Se ce ne fosse stato bisogno, il big match pareggiato con l’Inter è stata la conferma di ciò che in molti pensano da oltre due anni. Senza i gruppi organizzati lo stadio non è più il 12° uomo.
Si era pensato diversamente durante il grande cammino iniziale del Napoli di Spalletti che al Maradona aveva sempre vinto fino al pareggio con il Verona, proprio quando i ragazzi delle curve avevano deciso di tornare ad occupare gli spazi. Ma al di là dei risultati, la partita di sabato pomeriggio con l’Inter ha confermato tutto: la spinta dello stadio di Fuorigrotta non è la stessa. Non è bastata la buona volontà di qualche gruppetto di coraggiosi che sia in Curva B che in Curva A ha fatto partire qualche coro.

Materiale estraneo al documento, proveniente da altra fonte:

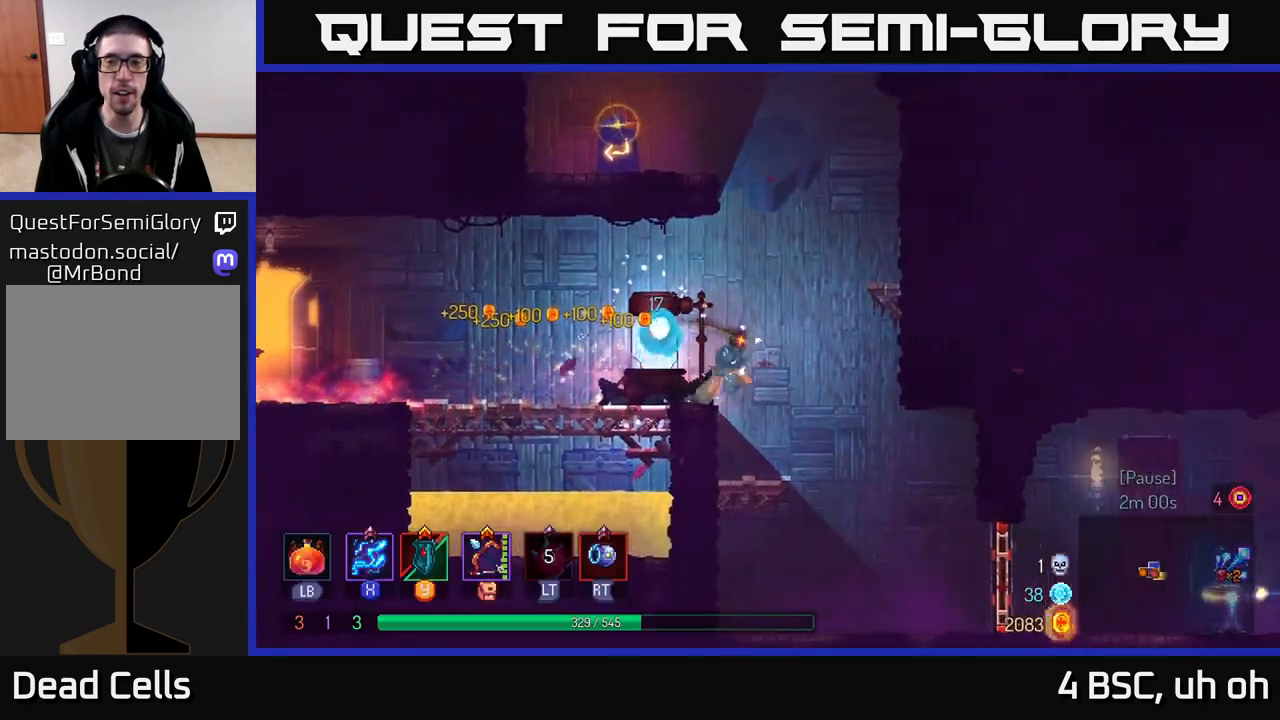
{"buttons": [], "left_stick": "right", "right_stick": "center", "events": []}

L’incessante apporto non c’è stato e forse anche di questo il Napoli ha risentito nei momenti nei quali doveva chiudere la partita. Non c’è stata quella spinta che non a caso a Venezia aveva prodotto due gol nel secondo tempo proprio sotto il settore ospiti occupato dai 500 napoletani, 90 dei quali ultras della Curva A che avevano cantato incessantemente per poi abbracciare fisicamente Osimhen e Petagna dopo i gol decisivi.
La vicenda è antica e si trascina dall’autunno del 2019 quando in panchina c’era ancora Carlo Ancelotti e il Napoli arrancava soprattutto in casa. A ottobre arrivarono i primi provvedimenti (ammende pecuniarie e in alcuni casi anche Daspo) per violazioni del regolamento d’uso dell’allora San Paolo: mancato rispetto del posto anche in curva e occupazione delle scale diventavano gravi violazioni. In molti non l’hanno mai accettato. E la promessa di una “Fan Zone“, utilizzata in tanti stadi tedeschi e spagnoli, è rimasta sulla carta e nelle parole di politici e assessori.